- Country: Ivory Coast
- Established: 2011
- Capital: Gagnoa

Area
- • Total: 15,700 km^{2} (6,100 sq mi)

Population (2021)
- • Total: 2,088,440
- • Density: 133/km^{2} (345/sq mi)
- ISO 3166 code: CI-GD
- HDI (2022): 0.551 medium · 6th of 14

= Gôh-Djiboua District =

District of Ivory Coast

Gôh-Djiboua District (District du Gôh-Djiboua) is one of fourteen administrative districts of Ivory Coast. The district is located in the southwest corner of the country. The capital of the district is Gagnoa.

==Creation==
Gôh-Djiboua District was created in a 2011 administrative reorganisation of the subdivisions of Ivory Coast.
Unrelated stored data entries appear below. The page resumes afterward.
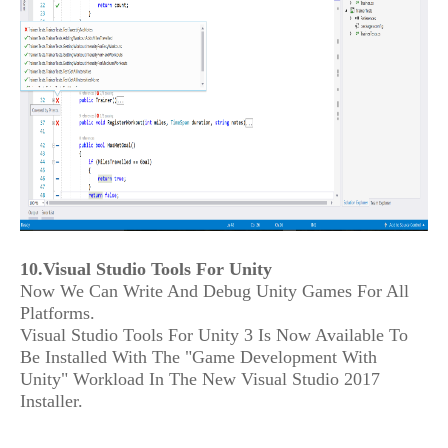
10.Visual Studio Tools For Unity
Now We Can Write And Debug Unity Games For All
Platforms.
Visual Studio Tools For Unity 3 Is Now Available To
Be Installed With The "Game Development With
Unity" Workload In The New Visual Studio 2017
Installer.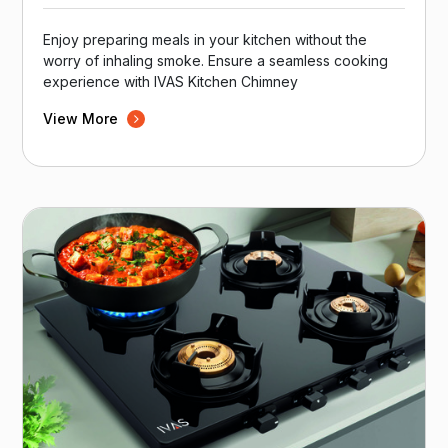
Enjoy preparing meals in your kitchen without the
worry of inhaling smoke. Ensure a seamless cooking
experience with IVAS Kitchen Chimney
View More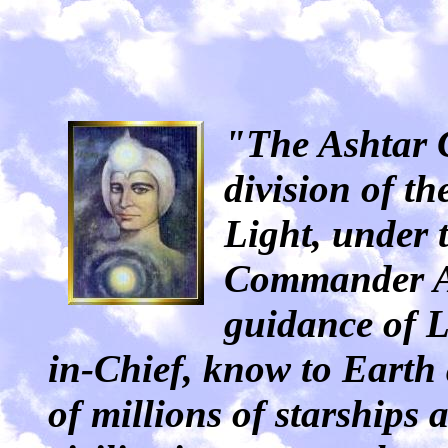
"The Ashtar 
division of t
Light, under t
Commander As
guidance of 
in-Chief, know to Earth
of millions of starships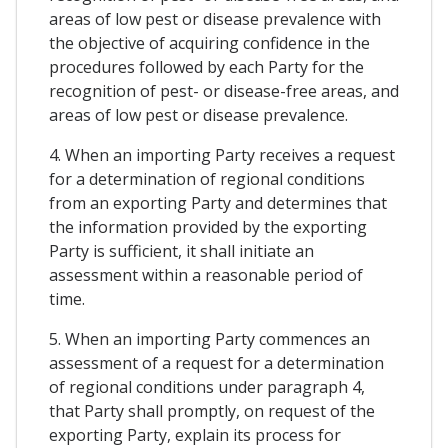
areas of low pest or disease prevalence with
the objective of acquiring confidence in the
procedures followed by each Party for the
recognition of pest- or disease-free areas, and
areas of low pest or disease prevalence.
4. When an importing Party receives a request
for a determination of regional conditions
from an exporting Party and determines that
the information provided by the exporting
Party is sufficient, it shall initiate an
assessment within a reasonable period of
time.
5. When an importing Party commences an
assessment of a request for a determination
of regional conditions under paragraph 4,
that Party shall promptly, on request of the
exporting Party, explain its process for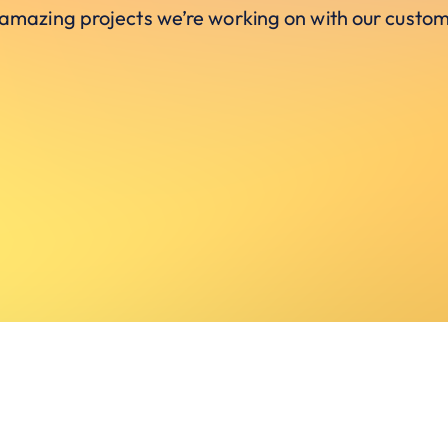
 amazing projects we’re working on with our custom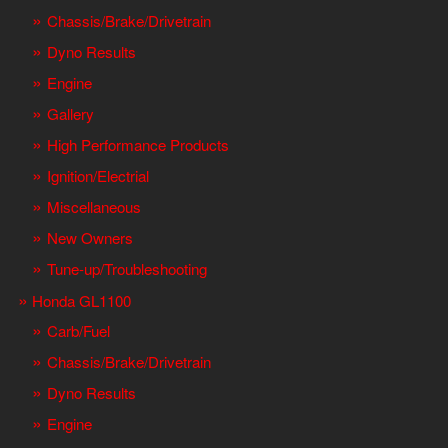
Chassis/Brake/Drivetrain
Dyno Results
Engine
Gallery
High Performance Products
Ignition/Electrial
Miscellaneous
New Owners
Tune-up/Troubleshooting
Honda GL1100
Carb/Fuel
Chassis/Brake/Drivetrain
Dyno Results
Engine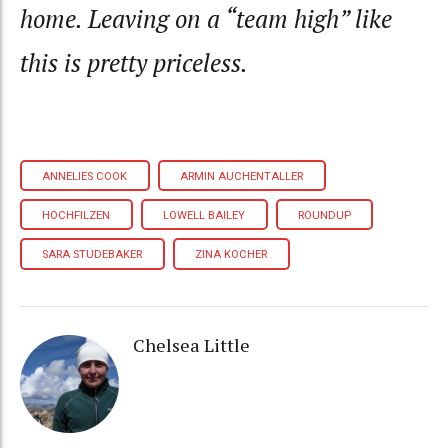
home. Leaving on a “team high” like
this is pretty priceless.
ANNELIES COOK
ARMIN AUCHENTALLER
HOCHFILZEN
LOWELL BAILEY
ROUNDUP
SARA STUDEBAKER
ZINA KOCHER
Chelsea Little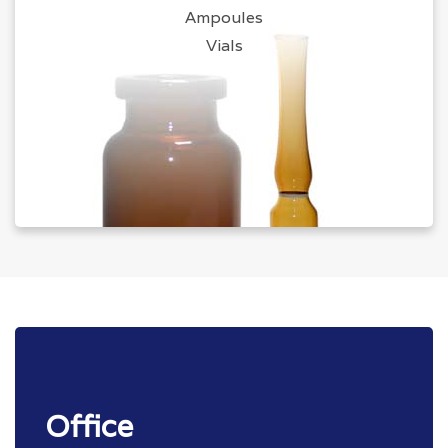
Ampoules
Vials
Office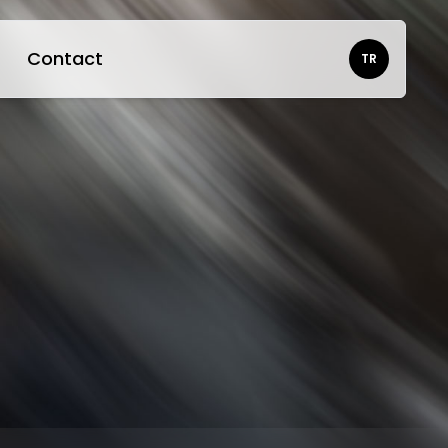
Contact
TR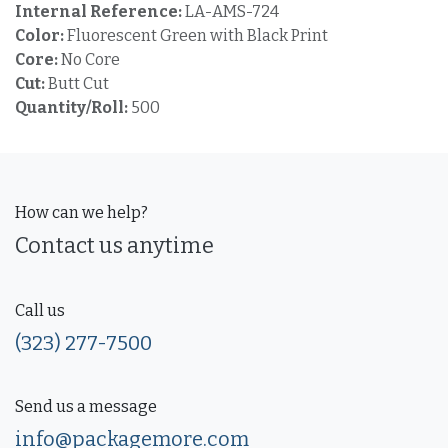
Internal Reference:
LA-AMS-724
Color:
Fluorescent Green with Black Print
Core:
No Core
Cut:
Butt Cut
Quantity/Roll:
500
How can we help?
Contact us anytime
Call us
(323) 277-7500
Send us a message
info@packagemore.com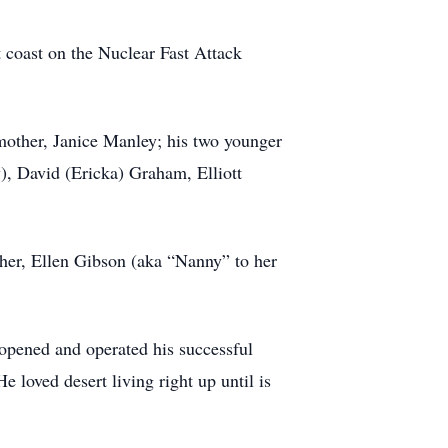
t coast on the Nuclear Fast Attack
mother, Janice Manley; his two younger
), David (Ericka) Graham, Elliott
other, Ellen Gibson (aka “Nanny” to her
 opened and operated his successful
 loved desert living right up until is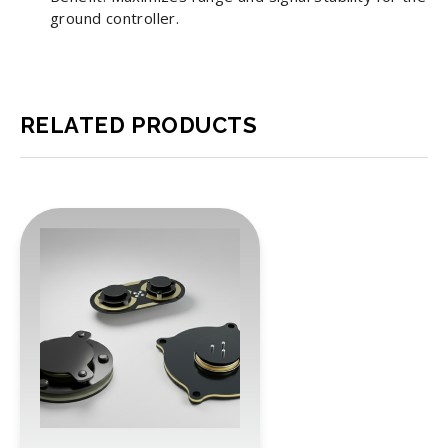
ground controller.
RELATED PRODUCTS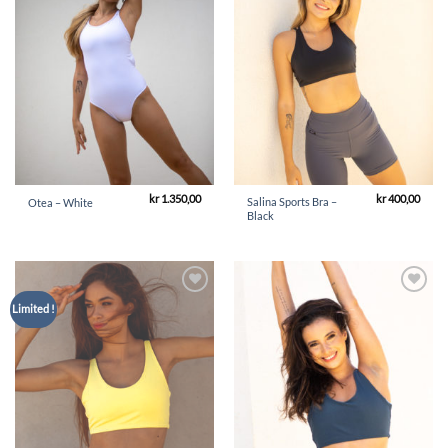
kr
1.350,00
kr
400,00
Salina Sports Bra –
Otea – White
Black
Add to
Add to
Limited !
Wishlist
Wishlist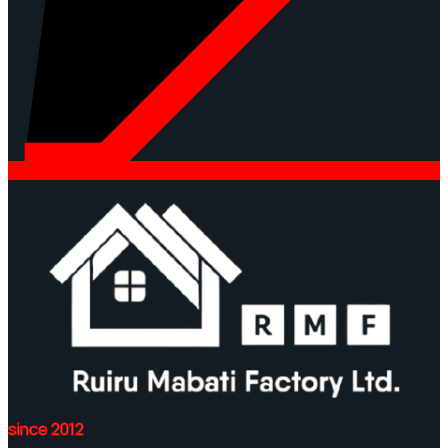
since 2012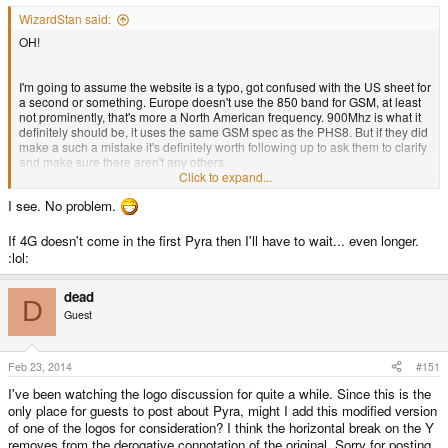
WizardStan said:
OH!
I'm going to assume the website is a typo, got confused with the US sheet for
a second or something. Europe doesn't use the 850 band for GSM, at least
not prominently, that's more a North American frequency. 900Mhz is what it
definitely should be, it uses the same GSM spec as the PHS8. But if they did
make a such a mistake it's definitely worth following up to ask them to clarify
and make sure there aren't any others.
Click to expand...
I see. No problem.
I was looking for, like, differences in the classes, or technologies, or really
anything substantial. Sorry, I was overthinking it.
If 4G doesn't come in the first Pyra then I'll have to wait... even longer.
:lol:
dead
D
Guest
Feb 23, 2014
#151
I've been watching the logo discussion for quite a while. Since this is the
only place for guests to post about Pyra, might I add this modified version
of one of the logos for consideration? I think the horizontal break on the Y
removes from the derogative connotation of the original. Sorry for posting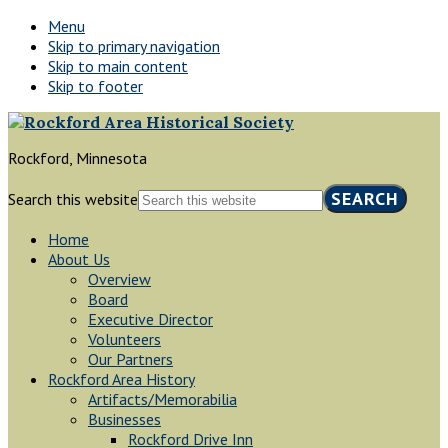
Menu
Skip to primary navigation
Skip to main content
Skip to footer
Rockford, Minnesota
Search this website
Home
About Us
Overview
Board
Executive Director
Volunteers
Our Partners
Rockford Area History
Artifacts/Memorabilia
Businesses
Rockford Drive Inn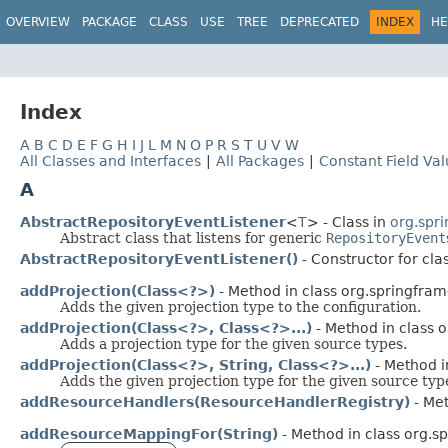
OVERVIEW
PACKAGE
CLASS
USE
TREE
DEPRECATED
INDEX
HE
Index
A
B
C
D
E
F
G
H
I
J
L
M
N
O
P
R
S
T
U
V
W
All Classes and Interfaces
|
All Packages
|
Constant Field Va
A
AbstractRepositoryEventListener
<
T
> - Class in
org.spr
Abstract class that listens for generic
RepositoryEvent
AbstractRepositoryEventListener()
- Constructor for cla
addProjection(Class<?>)
- Method in class org.springfram
Adds the given projection type to the configuration.
addProjection(Class<?>, Class<?>...)
- Method in class 
Adds a projection type for the given source types.
addProjection(Class<?>, String, Class<?>...)
- Method i
Adds the given projection type for the given source ty
addResourceHandlers(ResourceHandlerRegistry)
- Met
addResourceMappingFor(String)
- Method in class org.s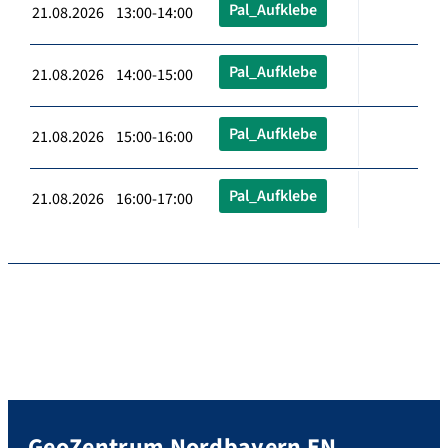
Pal_Aufklebe
21.08.2026 13:00-14:00
Pal_Aufklebe
21.08.2026 14:00-15:00
Pal_Aufklebe
21.08.2026 15:00-16:00
Pal_Aufklebe
21.08.2026 16:00-17:00
GeoZentrum Nordbayern EN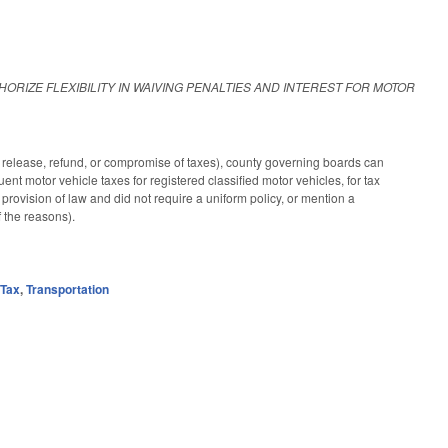
HORIZE FLEXIBILITY IN WAIVING PENALTIES AND INTEREST FOR MOTOR
release, refund, or compromise of taxes), county governing boards can
uent motor vehicle taxes for registered classified motor vehicles, for tax
 provision of law and did not require a uniform policy, or mention a
 the reasons).
,
Tax
,
Transportation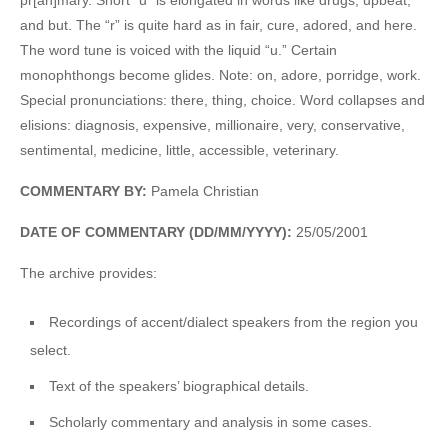
and but. The “r” is quite hard as in fair, cure, adored, and here.
The word tune is voiced with the liquid “u.” Certain
monophthongs become glides. Note: on, adore, porridge, work.
Special pronunciations: there, thing, choice. Word collapses and
elisions: diagnosis, expensive, millionaire, very, conservative,
sentimental, medicine, little, accessible, veterinary.
COMMENTARY BY:
Pamela Christian
DATE OF COMMENTARY (DD/MM/YYYY):
25/05/2001
The archive provides:
Recordings of accent/dialect speakers from the region you
select.
Text of the speakers’ biographical details.
Scholarly commentary and analysis in some cases.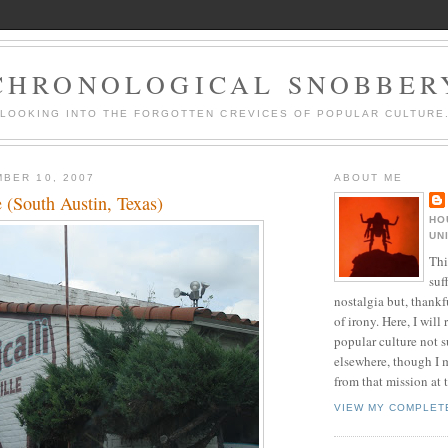
CHRONOLOGICAL SNOBBER
LOOKING INTO THE FORGOTTEN CREVICES OF POPULAR CULTURE
BER 10, 2007
ABOUT ME
le (South Austin, Texas)
HO
UN
Thi
suf
nostalgia but, thankf
of irony. Here, I will r
popular culture not s
elsewhere, though I 
from that mission at 
VIEW MY COMPLET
The territory of the district was composed by merging the former regions of Sud-Bandama (except the department of Fresco) and Fromager.

==Administrative divisions==
Gôh-Djiboua District is currently subdivided into two regions and the following departments:
- Gôh Region (formerly Fromager Region) (region seat also in Gagnoa)
  - Gagnoa Department
  - Oumé Department
- Lôh-Djiboua Region (formerly Sud-Bandama Region) (region seat in Divo)
  - Divo Department
  - Lakota Department
  - Guitry Department

==Population==
According to the 2021 census, Gôh-Djiboua District has a population of 2,088,440.

=== Religion ===

Gôh-Djiboua has a religiously diverse population. According to the 2021 census, Christianity is the plurality religion in the district (45.1%), followed closely by Islam (43.9%) and those with no religion (7.6%). A smaller share of residents adhere to traditional religions or other faiths.